Edit- Aaron answered it.


----------



## Scotiadawg (Dec 5, 2011)

straight_lines said:


> All depends on the wind. Its something you have to keep an eye on all day especially on the beach like that where it can change several times in an hour. If it isn't something that has to be perfect you can turn down pressure really low.
> 
> Edit- Aaron answered it.


Used to watch a "flip" show where the painters sprayed everything - including the ext windows-no cover of any kind, then drive away and leav paint covered windows with just a small square of clean glass in the middle.:blink:. The "flippers" always seemed happy cause it was done double quick AND cheap but i wlways wondered who had to clean up the damn mess after the "paint" crew left.


----------



## TJ Paint (Jun 18, 2009)

One method suggested but that I've never tried was to shoot the windows real heavy, intentionally. Heavy rather than just a fine spray is supposed to peel off real easy... 

I've never tested on a job yet though...


----------



## aaron61 (Apr 29, 2007)

Depends on what type of windows but we do incorporate this method on multi pane windows that we will be painting.Sometimes using liquid mask but most of the time you don't need it.


----------



## aaron61 (Apr 29, 2007)




----------



## Dunbar Painting (Mar 19, 2010)

aaron61 said:


> The right size tips & pressure and you would be surprised how much faster you can move with less covering.


I end up wasting a whole day for 2 guys to mask off an entire house. Roof, soffits, windows, ground, decks etc... cost me a lot in terms of bidding.

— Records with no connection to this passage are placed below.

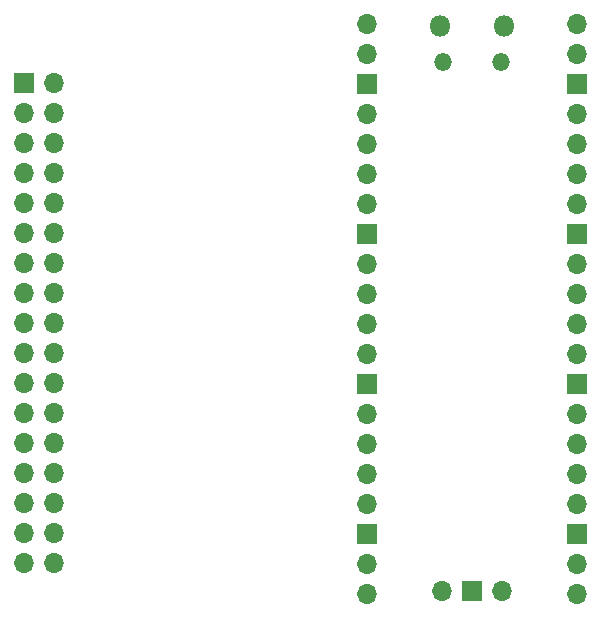
<source format=gbr>
%TF.GenerationSoftware,KiCad,Pcbnew,8.0.6*%
%TF.CreationDate,2025-02-20T14:45:07-05:00*%
%TF.ProjectId,PicoLVDS,5069636f-4c56-4445-932e-6b696361645f,1*%
%TF.SameCoordinates,Original*%
%TF.FileFunction,Soldermask,Bot*%
%TF.FilePolarity,Negative*%
%FSLAX46Y46*%
G04 Gerber Fmt 4.6, Leading zero omitted, Abs format (unit mm)*
G04 Created by KiCad (PCBNEW 8.0.6) date 2025-02-20 14:45:07*
%MOMM*%
%LPD*%
G01*
G04 APERTURE LIST*
%ADD10R,1.700000X1.700000*%
%ADD11O,1.700000X1.700000*%
%ADD12O,1.800000X1.800000*%
%ADD13O,1.500000X1.500000*%
G04 APERTURE END LIST*
D10*
%TO.C,J1*%
X33750000Y-43740000D03*
D11*
X36290000Y-43740000D03*
X33750000Y-46280000D03*
X36290000Y-46280000D03*
X33750000Y-48820000D03*
X36290000Y-48820000D03*
X33750000Y-51360000D03*
X36290000Y-51360000D03*
X33750000Y-53900000D03*
X36290000Y-53900000D03*
X33750000Y-56440000D03*
X36290000Y-56440000D03*
X33750000Y-58980000D03*
X36290000Y-58980000D03*
X33750000Y-61520000D03*
X36290000Y-61520000D03*
X33750000Y-64060000D03*
X36290000Y-64060000D03*
X33750000Y-66600000D03*
X36290000Y-66600000D03*
X33750000Y-69140000D03*
X36290000Y-69140000D03*
X33750000Y-71680000D03*
X36290000Y-71680000D03*
X33750000Y-74220000D03*
X36290000Y-74220000D03*
X33750000Y-76760000D03*
X36290000Y-76760000D03*
X33750000Y-79300000D03*
X36290000Y-79300000D03*
X33750000Y-81840000D03*
X36290000Y-81840000D03*
X33750000Y-84380000D03*
X36290000Y-84380000D03*
%TD*%
D12*
%TO.C,U1*%
X68915000Y-38890000D03*
D13*
X69215000Y-41920000D03*
X74065000Y-41920000D03*
D12*
X74365000Y-38890000D03*
D11*
X62750000Y-38760000D03*
X62750000Y-41300000D03*
D10*
X62750000Y-43840000D03*
D11*
X62750000Y-46380000D03*
X62750000Y-48920000D03*
X62750000Y-51460000D03*
X62750000Y-54000000D03*
D10*
X62750000Y-56540000D03*
D11*
X62750000Y-59080000D03*
X62750000Y-61620000D03*
X62750000Y-64160000D03*
X62750000Y-66700000D03*
D10*
X62750000Y-69240000D03*
D11*
X62750000Y-71780000D03*
X62750000Y-74320000D03*
X62750000Y-76860000D03*
X62750000Y-79400000D03*
D10*
X62750000Y-81940000D03*
D11*
X62750000Y-84480000D03*
X62750000Y-87020000D03*
X80530000Y-87020000D03*
X80530000Y-84480000D03*
D10*
X80530000Y-81940000D03*
D11*
X80530000Y-79400000D03*
X80530000Y-76860000D03*
X80530000Y-74320000D03*
X80530000Y-71780000D03*
D10*
X80530000Y-69240000D03*
D11*
X80530000Y-66700000D03*
X80530000Y-64160000D03*
X80530000Y-61620000D03*
X80530000Y-59080000D03*
D10*
X80530000Y-56540000D03*
D11*
X80530000Y-54000000D03*
X80530000Y-51460000D03*
X80530000Y-48920000D03*
X80530000Y-46380000D03*
D10*
X80530000Y-43840000D03*
D11*
X80530000Y-41300000D03*
X80530000Y-38760000D03*
X69100000Y-86790000D03*
D10*
X71640000Y-86790000D03*
D11*
X74180000Y-86790000D03*
%TD*%
M02*

</source>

When spraying stucco I usually use a 5 17 tip and spray with the pressure half way.

What would be your advice???

Also, when using shields and spraying soffits high up (not on perfectly flat buildings like that). I find it dangerous and kinda scary to spray and shield at the same time. So I tend to just mask... but this is also a time killer.

Thoughts?


----------



## Sully (May 25, 2011)

aaron61 said:


> Would this be a working vacation? I could us the help.

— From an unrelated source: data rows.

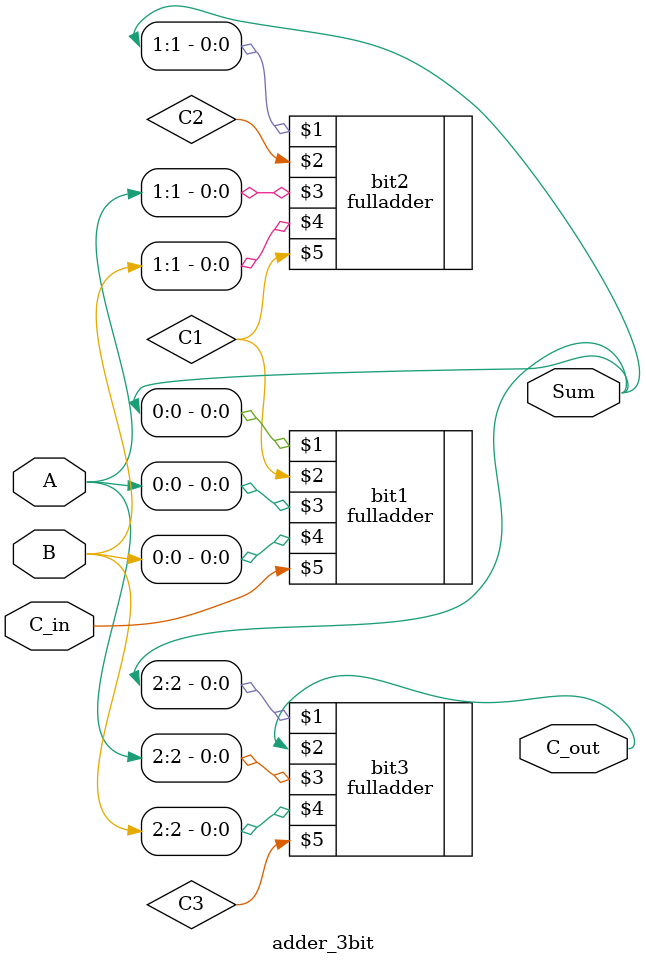
<source format=v>
`timescale 1ns / 1ps
module adder_3bit(
A , B , C_in ,Sum ,C_out);
	input [2:0] A,B;
	input C_in;
	output [2:0] Sum;
	output C_out;	
	
	wire C1,C2,C3;
	
	fulladder bit1 (Sum[0], C1, A[0], B[0],C_in);
	fulladder bit2 (Sum[1], C2, A[1], B[1],C1  );
	fulladder bit3 (Sum[2], C_out, A[2], B[2],C3  );
	
	
endmodule

</source>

Looks like a good time to me!


----------



## aaron61 (Apr 29, 2007)

Dunbar Painting said:


> I end up wasting a whole day for 2 guys to mask off an entire house. Roof, soffits, windows, ground, decks etc... cost me a lot in terms of bidding.
> 
> When spraying stucco I usually use a 5 17 tip and spray with the pressure half way.
> 
> ...


Utilize spray shields more.On a job like that the spray guy will will have 4 to 6 shields in rotation and a helper. Use it till it has to much paint to be useful,give it to the helper to clean & dry while you move on with the next 1.Sometimes the helper can also assist with the shielding just don't get to comfortable with that or you will start loosing time.The helper should always be doing something else while not cleaning a shield.Covering,preping,moving ladders,getting paint ready,pullin hoses,etc...


----------